Data provided:
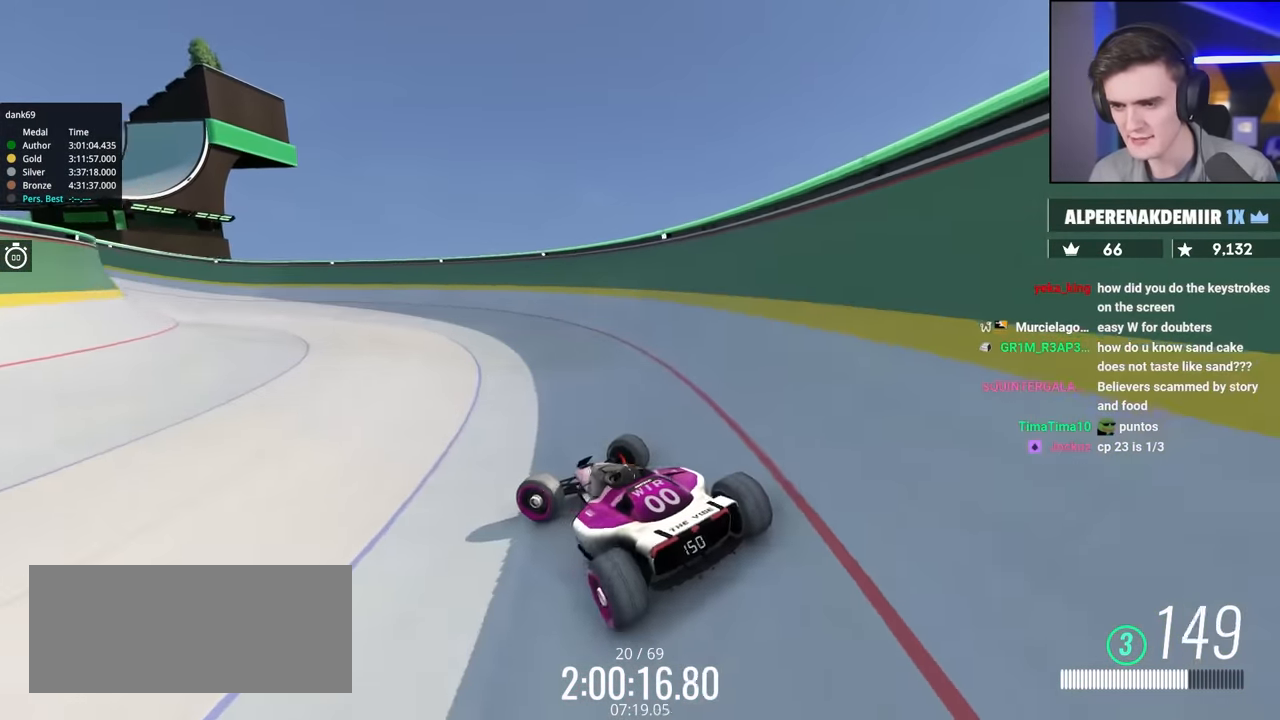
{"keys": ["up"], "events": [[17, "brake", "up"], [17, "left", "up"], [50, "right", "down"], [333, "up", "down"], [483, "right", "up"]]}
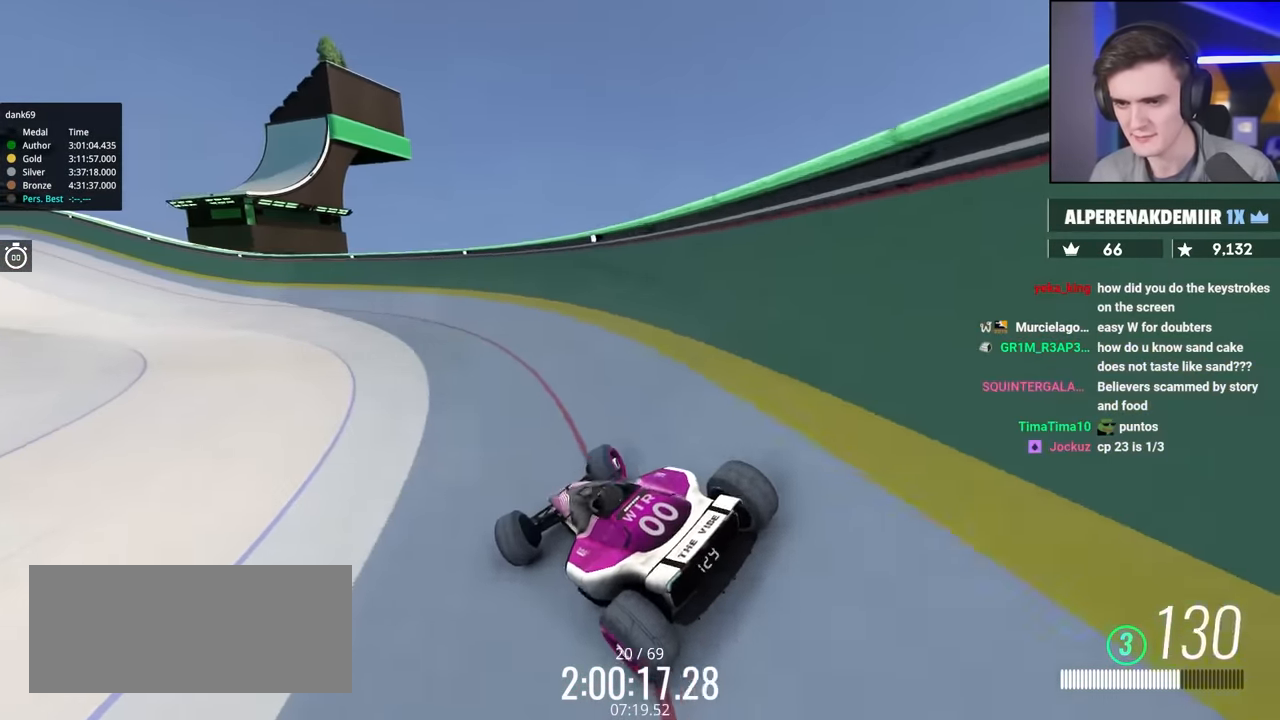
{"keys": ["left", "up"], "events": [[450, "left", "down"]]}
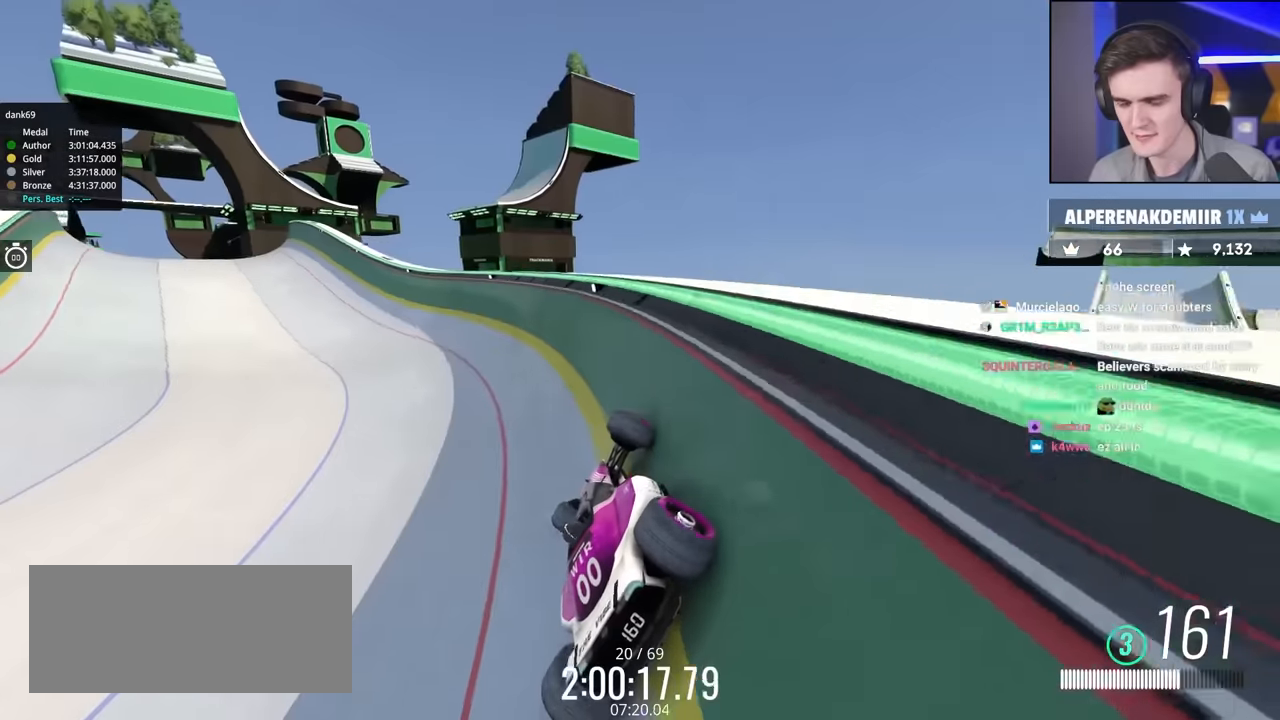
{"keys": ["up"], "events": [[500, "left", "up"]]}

* * *

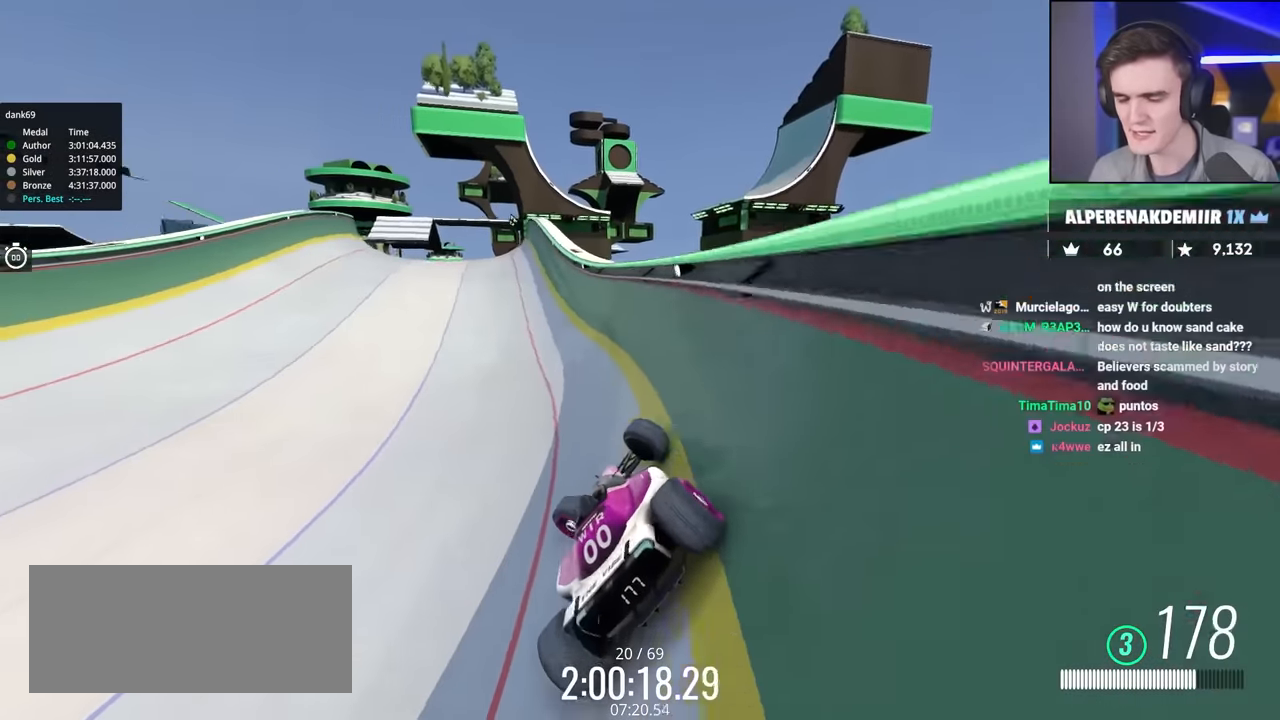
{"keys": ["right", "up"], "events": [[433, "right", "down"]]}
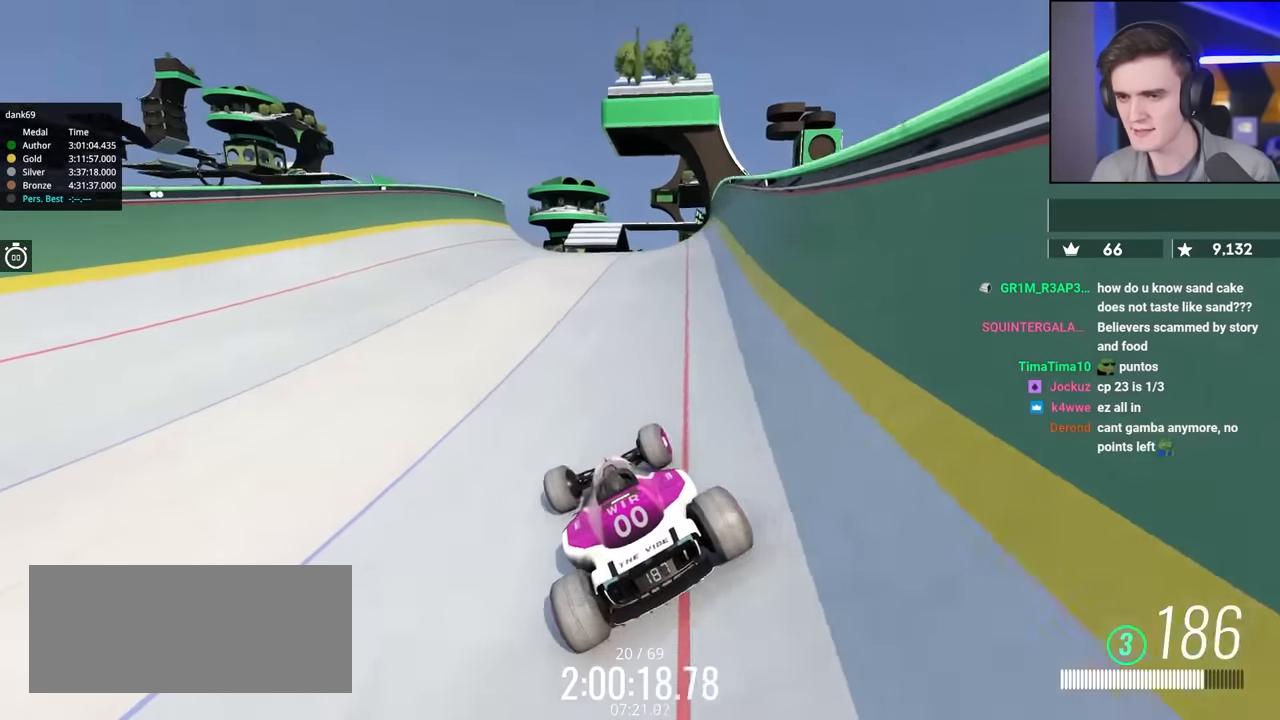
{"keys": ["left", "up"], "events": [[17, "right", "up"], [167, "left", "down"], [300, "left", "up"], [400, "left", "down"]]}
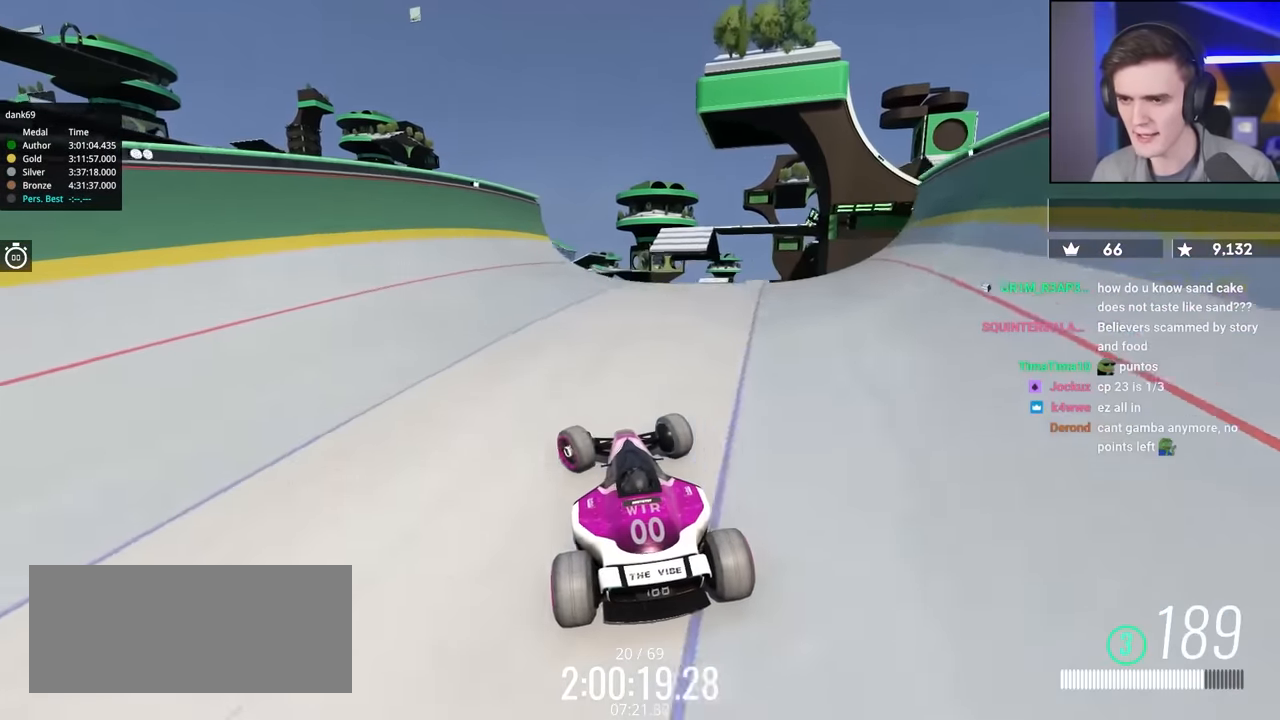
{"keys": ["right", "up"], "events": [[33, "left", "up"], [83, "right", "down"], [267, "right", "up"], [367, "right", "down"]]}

---

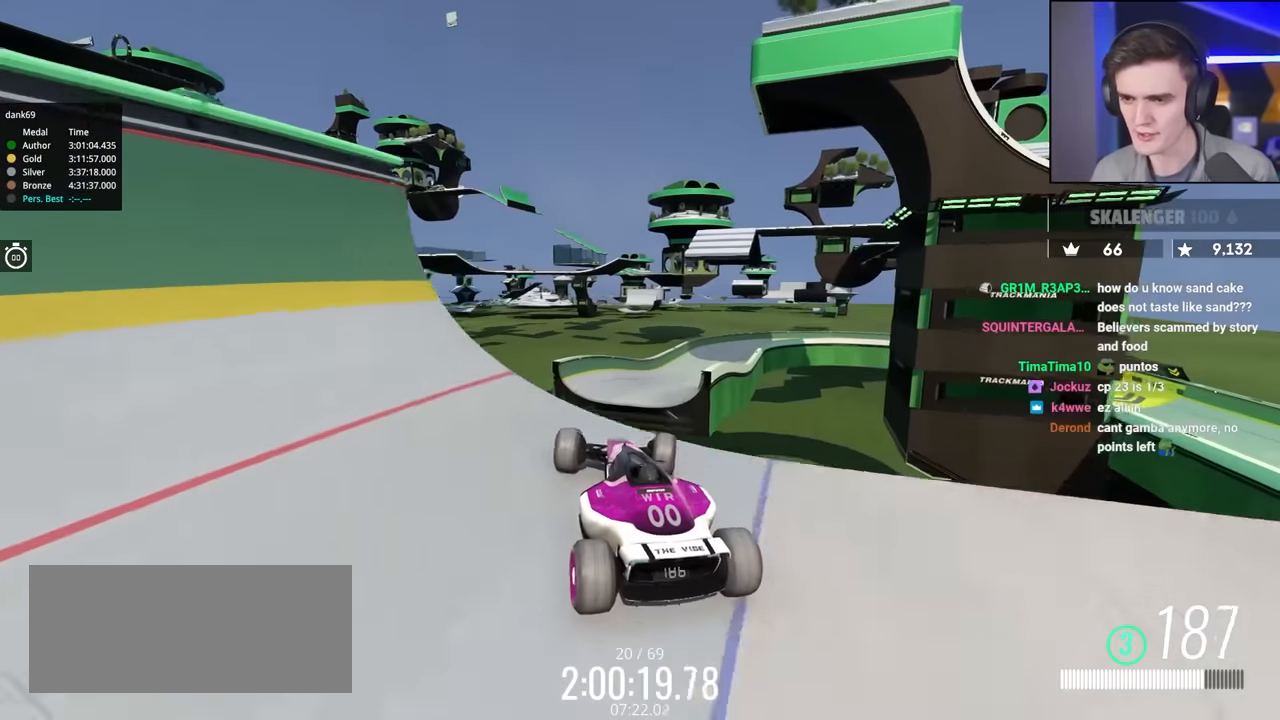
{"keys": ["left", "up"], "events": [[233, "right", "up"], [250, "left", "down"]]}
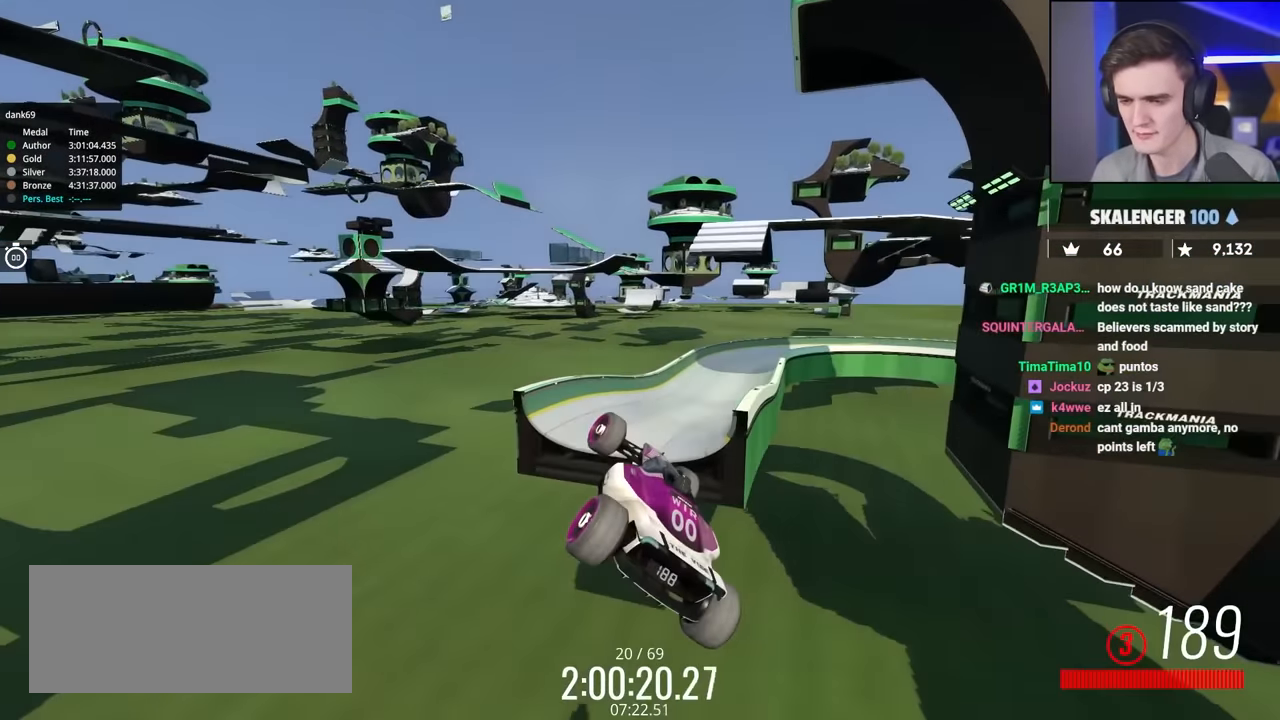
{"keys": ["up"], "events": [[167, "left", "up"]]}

Problem to work on:
If the string "down" appears in a line of the data above, that line counts. State how many such lines there are and nothing more.

Output:
6